Top 50 baisses sur Euronext, liées aux financements dilutifs (Source Zonebourse)

Certaines sociétés, habituées à faire porter le poids de leurs dettes à leurs actionnaires ont fait évoluer leur politique de financement, avec l’arrêt des émissions d’OCA en 2021 et 2022. Il est de bon ton de rester lucide sur ces sociétés puisque l’abus de ces pratiques par le passé est synonyme de mauvaise santé financière et d’une gouvernance d’entreprise ne prenant aucunement en compte la satisfaction de leurs actionnaires. Le doute est permis, à raison pour Cybergun, quant à la fiabilité de ces annonces.

Fiducie is the new black

Nouvelle marotte des as du financement dilutif, la fiducie-gestion, ou fiducie-equitization est une opération complexe encadrée par la signature d’un contrat de fiducie entre la société débitrice et l’établissement prêteur.

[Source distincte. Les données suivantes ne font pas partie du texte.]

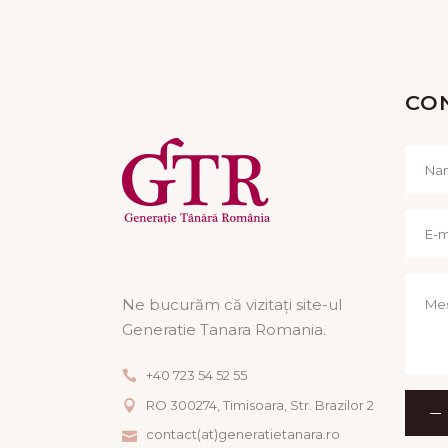
CO
Ne bucurăm că vizitați site-ul
Generatie Tanara Romania.
+40 723 54 52 55
RO 300274, Timisoara, Str. Brazilor 2
contact(at)generatietanara.ro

Cette fiducie est une interface entre le prêteur cédant des titres de créances (Obligations) ou des créances (Prêts) et la société X. Après le transfert de ces actifs à la fiducie, celle-ci va signer un contrat de crédit-vendeur avec la Société X. Ce contrat se caractérise par l’échelonnement du montant de la cession des créances. A la place d’un remboursement en cash, la société X remboursera ce crédit via l’émission de BSA en faveur de la fiducie.

Le tour est joué, la fiducie exerce ses BSA au fil des remboursements et revend les actions nouvelles sur le marché. Pour terminer, la fiducie reverse le produit de l’opération au prêteur. La magie de la titrisation a opéré.

Fiducie

Montage de fiducie-gestion

Ces outils ont tous un objectif propre et adapté à certaines situations : la fiducie permet de protéger ou de simplifier la gestion d’un patrimoine, les Bons de Souscriptions d’Actions de récompenser les équipes dirigeantes, les salariés et les actionnaires, et enfin le crédit vendeur facilite la reprise d’une société. C’est le montage complexe construit autour de ces outils, ayant pour objectif de faire supporter aux actionnaires le poids de la dette, qui porte un risque important de perte de capital pour les investisseurs.

Jusqu’ici, la fiducie-gestion ne se démarque ni par sa simplicité ni par sa capacité à protéger les actionnaires. Et pourtant, elle présente de nombreux avantages :

  • Pour la société cotée, elle s’assure de l’absence de contrôle du prêteur puisque l’ensemble des BSA est exercé par la fiducie. La société a également plus de pouvoir sur la conversion en action que dans les autres opérations d’equitization.
  • Pour le prêteur, ce transfert de propriété des créances lui permet de ne jamais être actionnaire de la société mais également d’écarter les possibilités de plans de rééchelonnement de la dette et un meilleur recouvrement sur les créances.
  • Enfin, la flexibilité de l’opération en fait son succès. Là où une opération d’émission d’OCA se fait via un seul partenaire et implique de l’émission de dette, la fiducie-equitization permet à n’importe quel détenteur d’obligations convertibles de les transférer à la fiducie. La société se désendette ainsi de manière plus globale, sans nécessairement émettre de la dette.

En France, des sociétés cotées bien connues pour leurs opérations de financement dilutif ont récemment opté pour la fiducie-gestion, et sont accompagnées par la société de gestion Equitis Gestion telles que Delta Drone, Cybergun, Pharnext et Néovacs. Dans l’avenir, la réputation désastreuse des opérations à base d’OCA et les avantages de la fiducie-gestion pour ses parties prenantes risquent d’amplifier ce phénomène.

Pour les actionnaires, ce sera la même soupe : une chute sans fin du cours de bourse. Attention à ne pas se laisser adoucir, toute opération d’equitization mise en place par une société cotée est généralement synonyme de perte importante de capital pour les actionnaires.